Finalists unveil artwork proposals for new Mountlake Terrace Civic Campus

A crowd gathered in the Mountlake Terrace Library Thursday night to see renderings and hear presentations from four Pacific Northwest artists who are finalists for creating public art at the city’s new Civic Campus.

Assistant City Manager Stephen Clifton told those gathered that all four of the artist proposals specify that their art would be located in the future Town Center Park/Plaza, which will be between the new city hall and 232nd Street Southwest and 58th Avenue West.

Among those attending Thursday’s presentation were members of the Mountlake Terrace Arts Advisory Commission and selection panel.

Under city policy, the Civic Campus redevelopment project — which includes a new city hall, police station addition and park/plaza area —  requires that 1 percent of the construction budget fund visual art.

The four artist finalists were selected to present their designs to the community following an extensive Call for Artists process. Artists were tasked with utilizing innovative methods to create installations that help enliven and activate the Civic Campus, and take into account the architecture of building renderings and design of the park/plaza. All four artists have been called to create an iconic image for Mountlake Terrace, unique to the setting.

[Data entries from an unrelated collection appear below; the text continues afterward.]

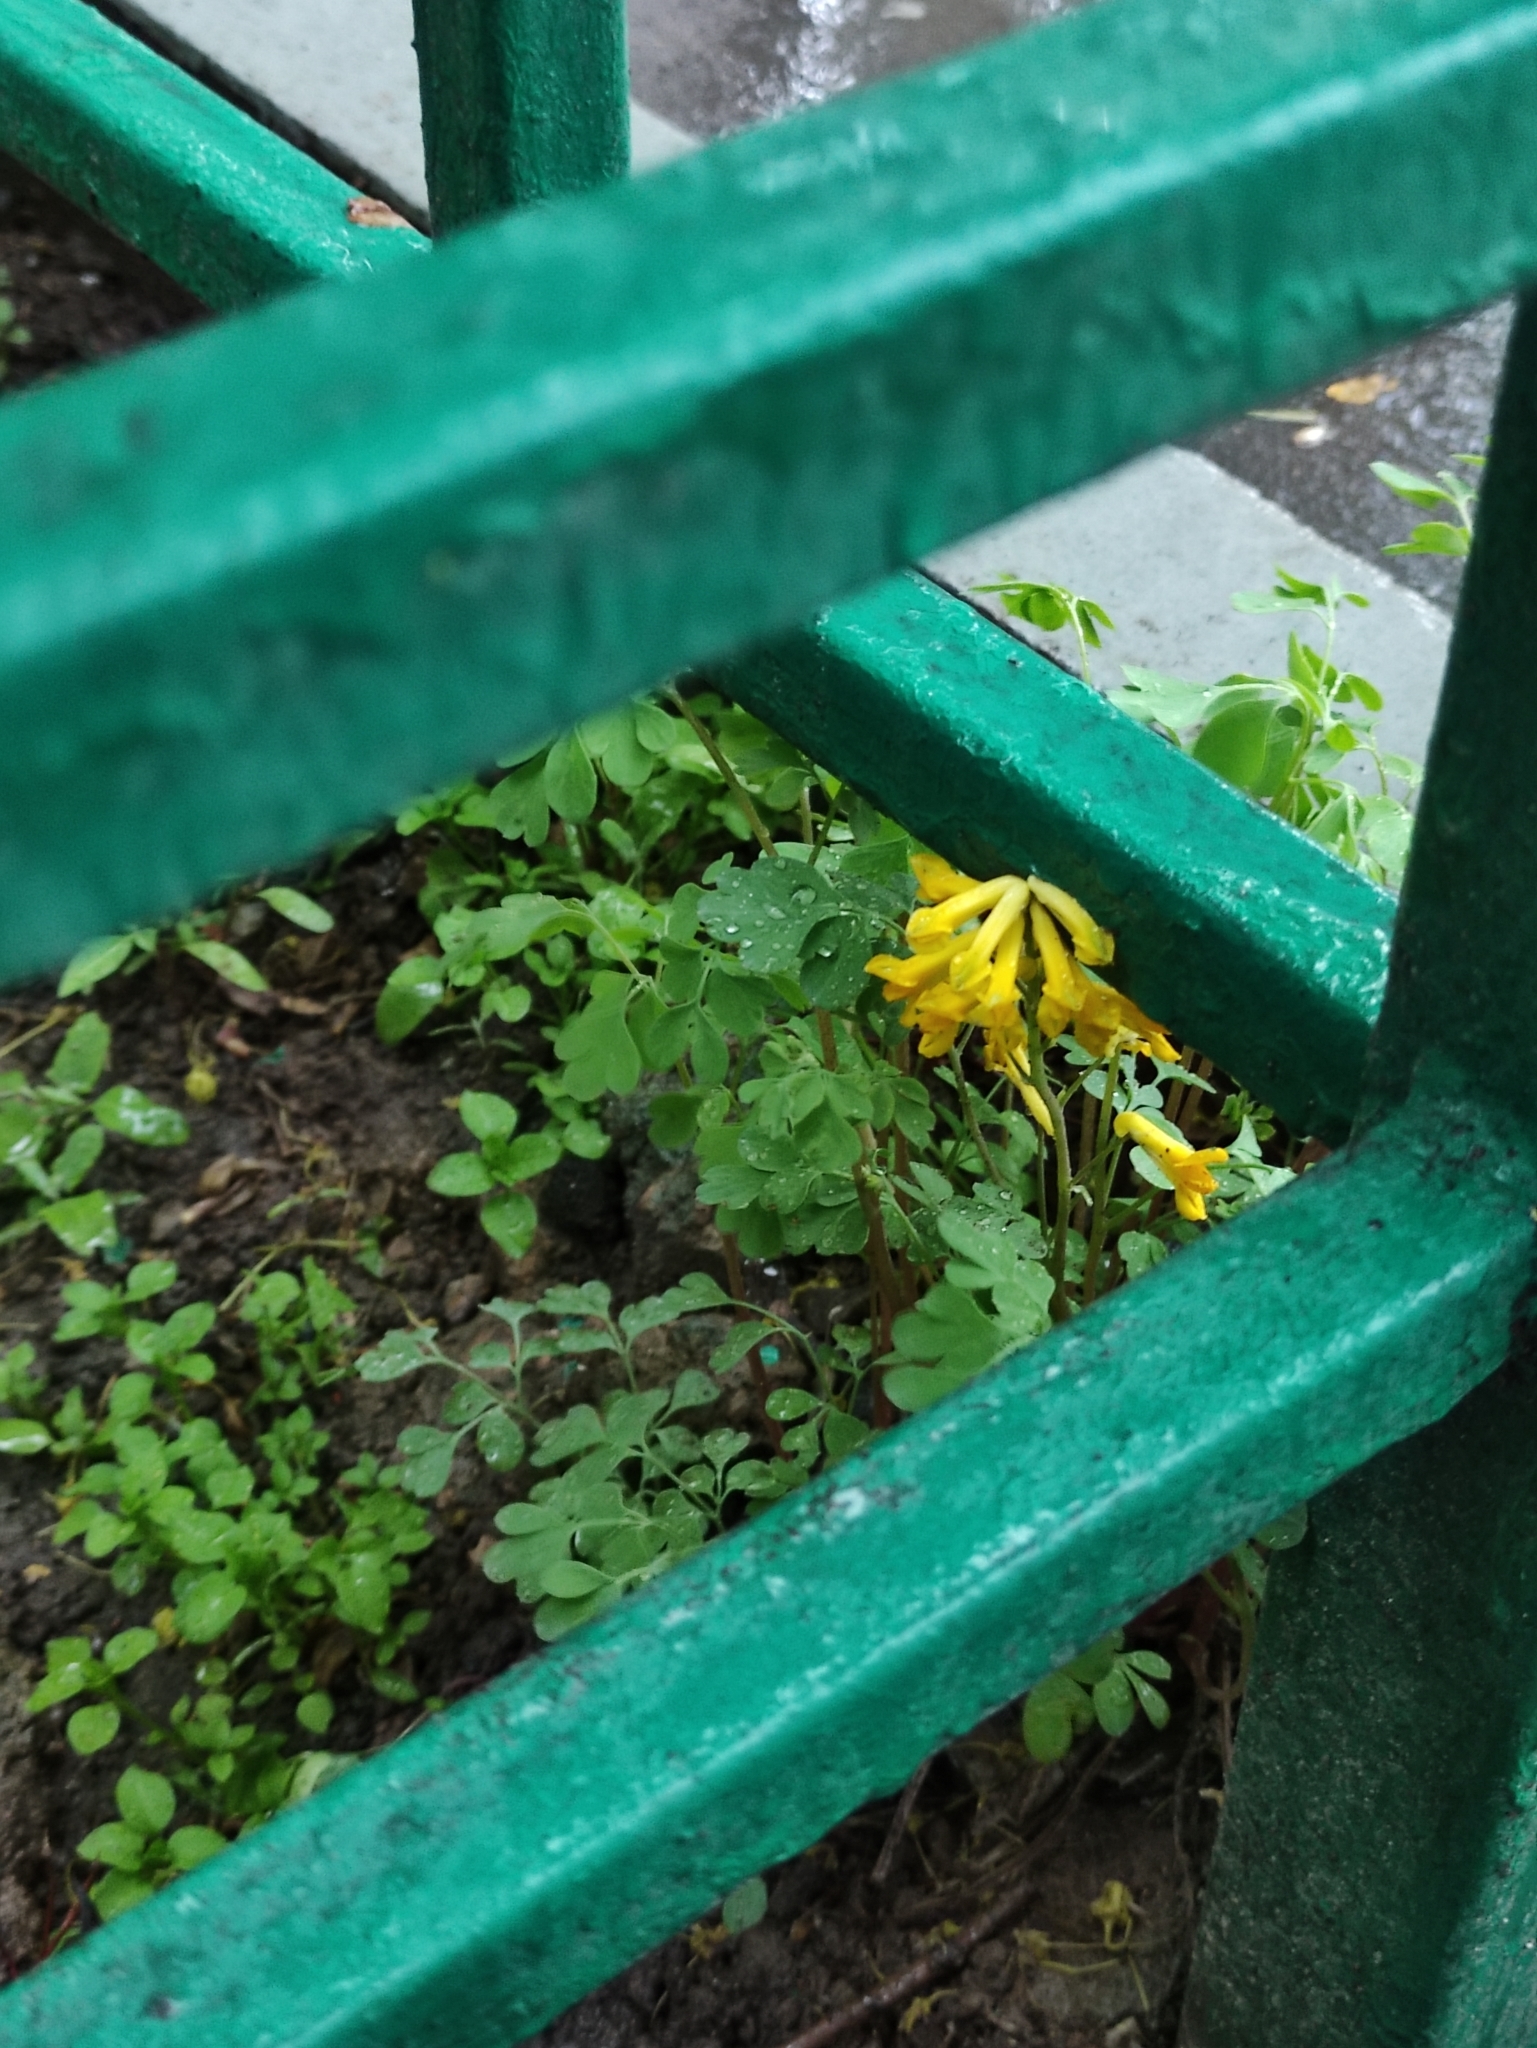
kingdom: Plantae
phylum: Tracheophyta
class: Magnoliopsida
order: Ranunculales
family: Papaveraceae
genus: Pseudofumaria
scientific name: Pseudofumaria lutea
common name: Yellow corydalis
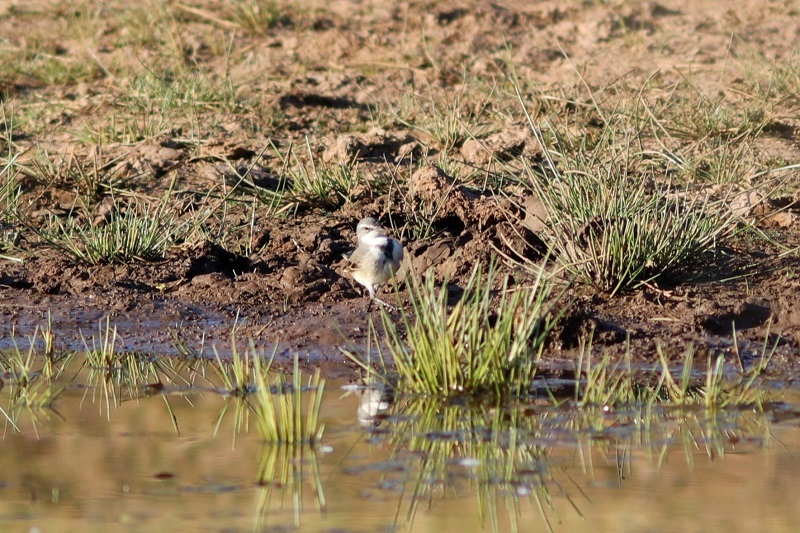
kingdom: Animalia
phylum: Chordata
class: Aves
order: Passeriformes
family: Motacillidae
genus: Motacilla
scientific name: Motacilla capensis
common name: Cape wagtail
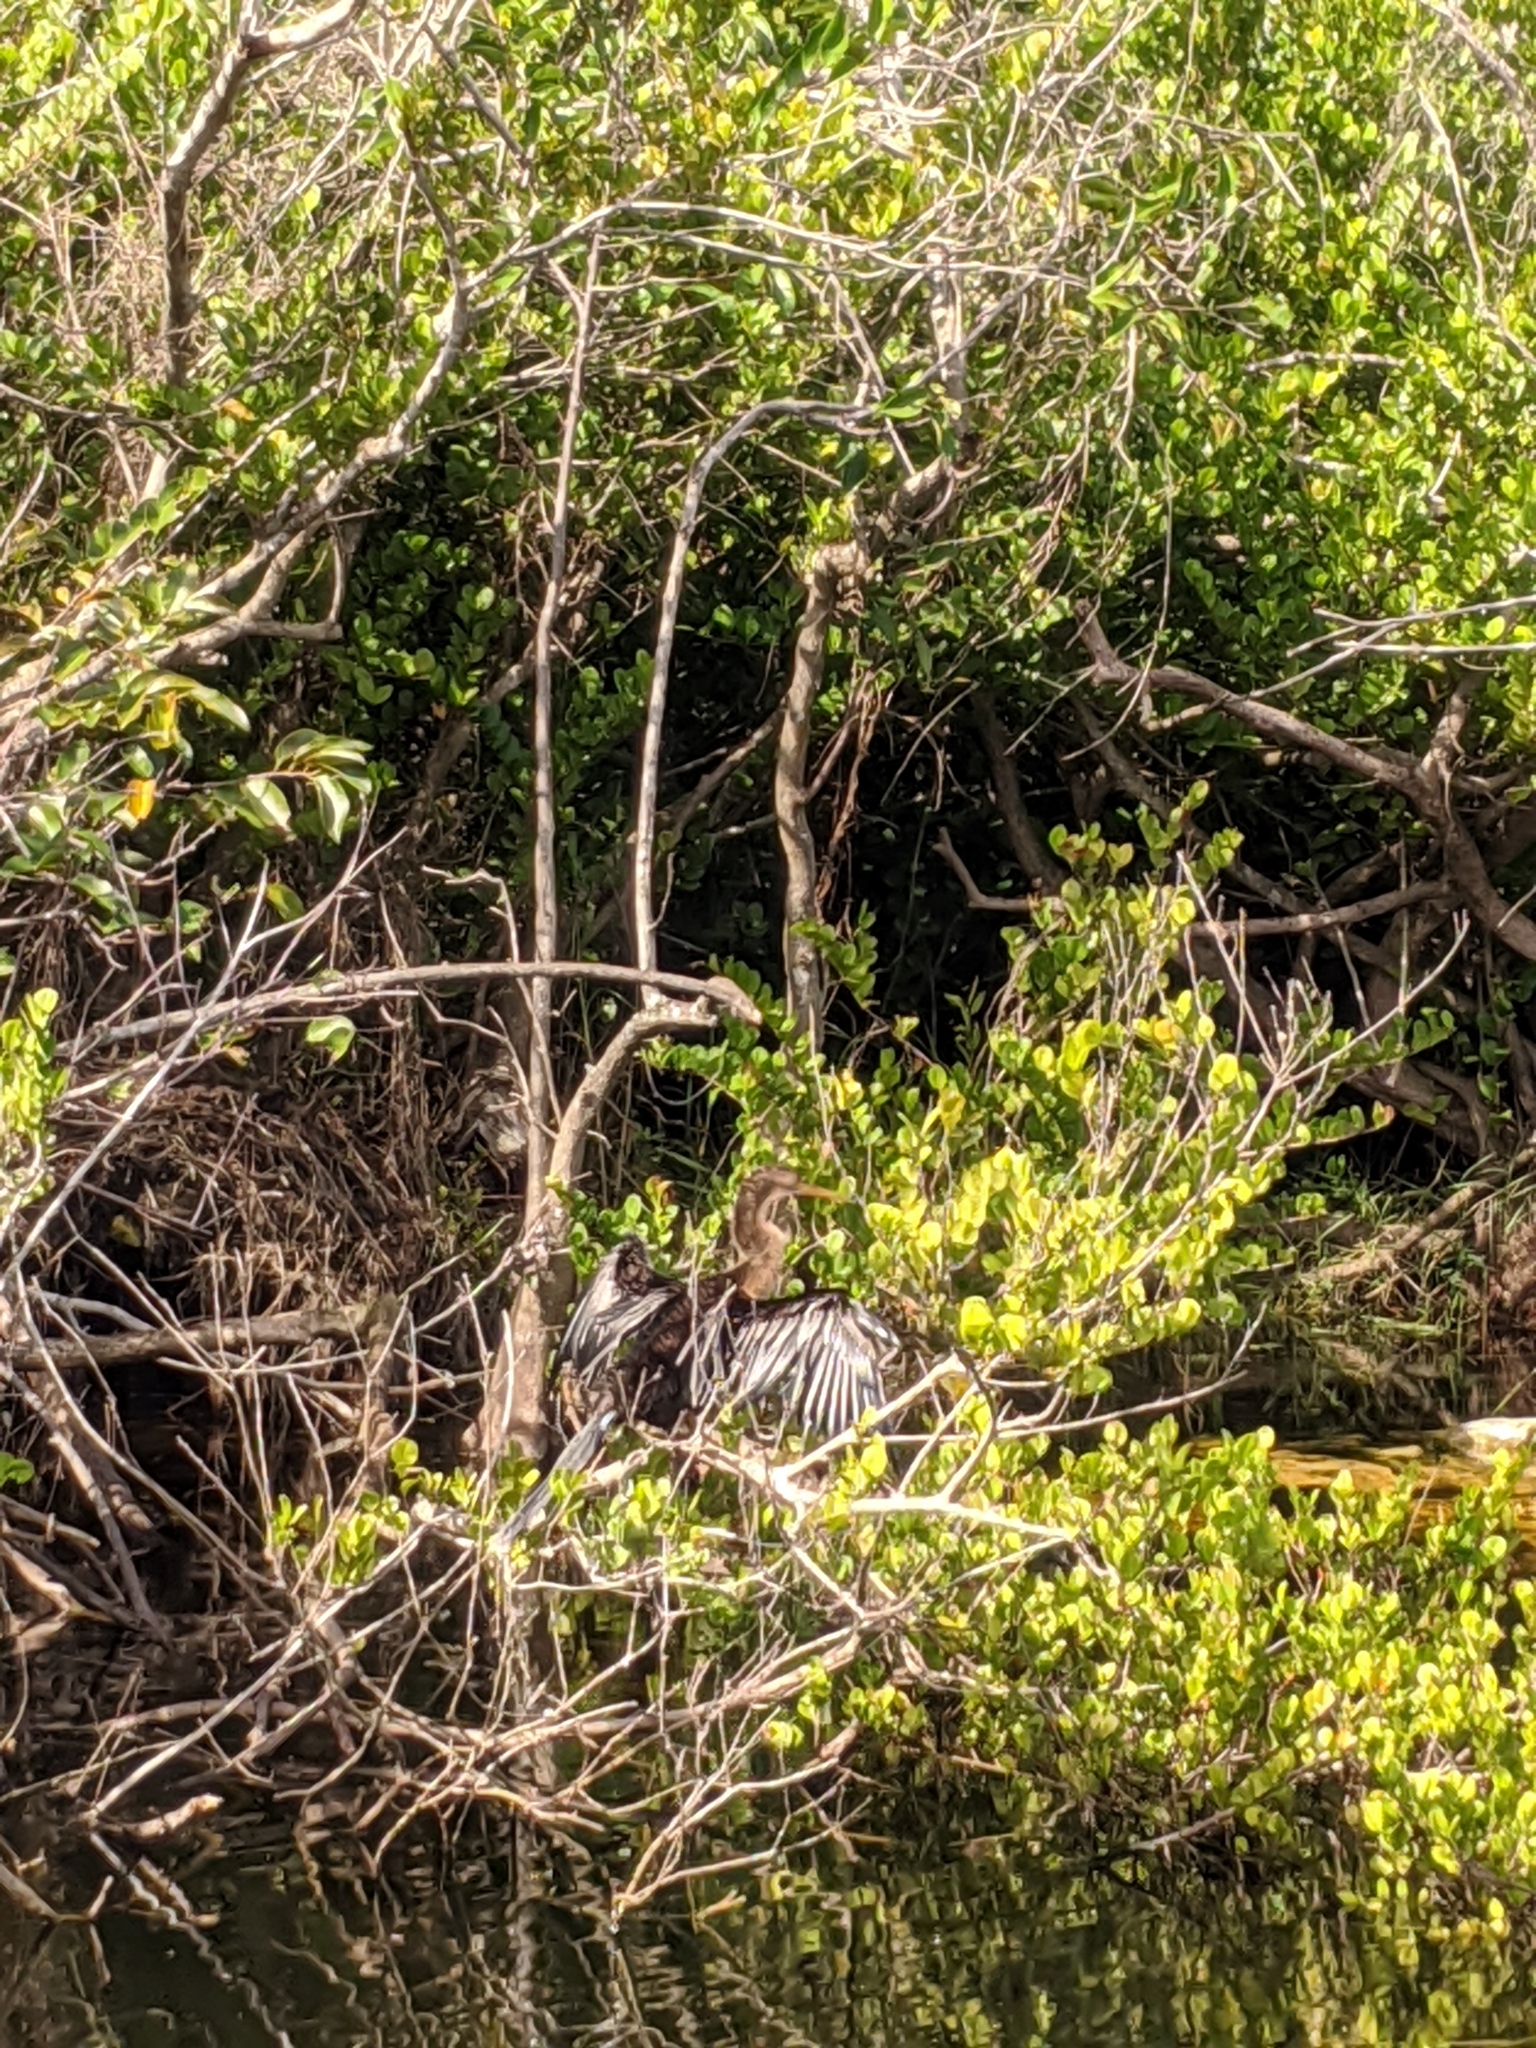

A final recommendation by an artists selection panel will be forwarded to the Mountlake Terrace Arts Commission, which will then make a recommendation to the city council for consideration.

Here’s a summary of each artwork proposal, with links in each to full written presentations and renderings:

Anderson Studios rendering.

Andersen Studios proposes a piece “inspired by the history of Mountlake Terrace, and thematic design elements of the campus redevelopment. The artwork is intended to expresses a timeless quality, referencing the mid-century development and incorporation of the city.”

Made of mixed metals and tempered glass, terraced pillars ascend upward, inspired by the roofline that “speaks to the city’s bright future,” the proposal notes. The pillars support three circular windows created in stainless steel and colored tempered glass. The artwork will utilize the continually changing natural light, projecting color and shadow across the architectural features and landscape of the plaza.

The height of the artwork will be determined by the final sighting of the installation, respecting the scale of surrounding architecture, landscape and sight lines.

CJ Rench rendering.

C.J. Rench proposes a project titled “Mountlake Natives,” with sculpture designs inspired by native grasses from the Mountlake Terrace area. “The final two designs will have a grouping of three grasses in a variety of heights, branches and leaves,” the proposal states, adding that the groups can be installed on street corners against a wall or even in one of the open areas.

“The colors, size and scale will create a big artistic impact with a total of six individual sculptures between 16 – 25 feet tall, welcoming all to this wonderful new park/plaza,” the proposal adds.

Materials would be stainless steel and mild steel. Using mild steel that is set to naturally patina or rust, combined with both stainless steel and acrylic leaves, “creates a durable, maintenance-free, climate-appropriate year round sculpture for Mountlake Terrace,” the proposal says.


Dardi Troen rendering

Artist Dardi Troen proposes a piece that defines the personality of the plaza and create a signifier that welcomes and engages the Mountlake Terrace community to this centralized civic location.

“The artwork we envision is inherently fun and inspires engagement and interaction. It’s an invitation to passersby to interact and play in safe and unexpected ways,” the proposal states.

“Taking cues from the natural surroundings of the Pacific Northwest, each character would have its own distinct hue with
a secondary pop of metallic gold and sprinkle of brightly colored glass,” the proposal adds.

Louise McDowell figures

Louise McDowell proposes three-dimensional figures that reflect the family-oriented spirit of Mountlake Terrace and the community’s diversity and the “Circle of Life.”

The three life-sized, cast bronze groupings are aimed at visually demonstrating “the value of coming together as a community,” “the importance of a gathering place,” and the “generational impacts on the growth of the community and its members,” the proposal states.

The sculptures “will add visual interest to the Plaza,” the proposal adds.